Records contained in a dataset
------------------------

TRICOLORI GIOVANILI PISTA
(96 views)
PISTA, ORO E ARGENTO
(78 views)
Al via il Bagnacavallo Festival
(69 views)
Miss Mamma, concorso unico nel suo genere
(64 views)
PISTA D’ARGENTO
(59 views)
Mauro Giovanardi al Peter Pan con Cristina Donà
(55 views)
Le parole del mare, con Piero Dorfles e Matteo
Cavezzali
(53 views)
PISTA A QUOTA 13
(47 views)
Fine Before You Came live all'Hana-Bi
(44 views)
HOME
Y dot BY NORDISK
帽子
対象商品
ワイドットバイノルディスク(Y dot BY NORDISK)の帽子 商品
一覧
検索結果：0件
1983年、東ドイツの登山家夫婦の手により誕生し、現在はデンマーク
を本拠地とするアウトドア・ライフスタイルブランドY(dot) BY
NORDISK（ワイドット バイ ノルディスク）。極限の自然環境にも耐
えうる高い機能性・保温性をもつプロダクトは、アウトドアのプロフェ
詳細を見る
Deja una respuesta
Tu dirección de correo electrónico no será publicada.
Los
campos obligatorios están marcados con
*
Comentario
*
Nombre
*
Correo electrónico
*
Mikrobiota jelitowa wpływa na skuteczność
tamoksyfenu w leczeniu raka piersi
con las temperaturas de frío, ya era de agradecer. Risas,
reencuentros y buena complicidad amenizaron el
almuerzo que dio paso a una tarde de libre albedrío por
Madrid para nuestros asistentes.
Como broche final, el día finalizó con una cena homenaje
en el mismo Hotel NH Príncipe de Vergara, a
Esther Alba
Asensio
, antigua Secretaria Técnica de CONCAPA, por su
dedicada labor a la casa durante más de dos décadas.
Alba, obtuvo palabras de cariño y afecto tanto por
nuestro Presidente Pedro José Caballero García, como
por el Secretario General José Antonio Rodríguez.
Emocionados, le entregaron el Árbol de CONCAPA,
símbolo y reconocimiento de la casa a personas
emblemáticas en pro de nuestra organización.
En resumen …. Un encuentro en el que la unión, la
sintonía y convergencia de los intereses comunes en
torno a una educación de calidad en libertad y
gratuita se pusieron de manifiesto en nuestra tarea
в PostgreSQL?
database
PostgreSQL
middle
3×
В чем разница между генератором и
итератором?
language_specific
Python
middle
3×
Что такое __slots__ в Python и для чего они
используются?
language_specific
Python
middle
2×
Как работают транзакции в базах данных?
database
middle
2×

------------------------

What you return should match the data character for character.

TRICOLORI GIOVANILI PISTA
(96 views)
PISTA, ORO E ARGENTO
(78 views)
Al via il Bagnacavallo Festival
(69 views)
Miss Mamma, concorso unico nel suo genere
(64 views)
PISTA D’ARGENTO
(59 views)
Mauro Giovanardi al Peter Pan con Cristina Donà
(55 views)
Le parole del mare, con Piero Dorfles e Matteo
Cavezzali
(53 views)
PISTA A QUOTA 13
(47 views)
Fine Before You Came live all'Hana-Bi
(44 views)
HOME
Y dot BY NORDISK
帽子
対象商品
ワイドットバイノルディスク(Y dot BY NORDISK)の帽子 商品
一覧
検索結果：0件
1983年、東ドイツの登山家夫婦の手により誕生し、現在はデンマーク
を本拠地とするアウトドア・ライフスタイルブランドY(dot) BY
NORDISK（ワイドット バイ ノルディスク）。極限の自然環境にも耐
えうる高い機能性・保温性をもつプロダクトは、アウトドアのプロフェ
詳細を見る
Deja una respuesta
Tu dirección de correo electrónico no será publicada.
Los
campos obligatorios están marcados con
*
Comentario
*
Nombre
*
Correo electrónico
*
Mikrobiota jelitowa wpływa na skuteczność
tamoksyfenu w leczeniu raka piersi
con las temperaturas de frío, ya era de agradecer. Risas,
reencuentros y buena complicidad amenizaron el
almuerzo que dio paso a una tarde de libre albedrío por
Madrid para nuestros asistentes.
Como broche final, el día finalizó con una cena homenaje
en el mismo Hotel NH Príncipe de Vergara, a
Esther Alba
Asensio
, antigua Secretaria Técnica de CONCAPA, por su
dedicada labor a la casa durante más de dos décadas.
Alba, obtuvo palabras de cariño y afecto tanto por
nuestro Presidente Pedro José Caballero García, como
por el Secretario General José Antonio Rodríguez.
Emocionados, le entregaron el Árbol de CONCAPA,
símbolo y reconocimiento de la casa a personas
emblemáticas en pro de nuestra organización.
En resumen …. Un encuentro en el que la unión, la
sintonía y convergencia de los intereses comunes en
torno a una educación de calidad en libertad y
gratuita se pusieron de manifiesto en nuestra tarea
в PostgreSQL?
database
PostgreSQL
middle
3×
В чем разница между генератором и
итератором?
language_specific
Python
middle
3×
Что такое __slots__ в Python и для чего они
используются?
language_specific
Python
middle
2×
Как работают транзакции в базах данных?
database
middle
2×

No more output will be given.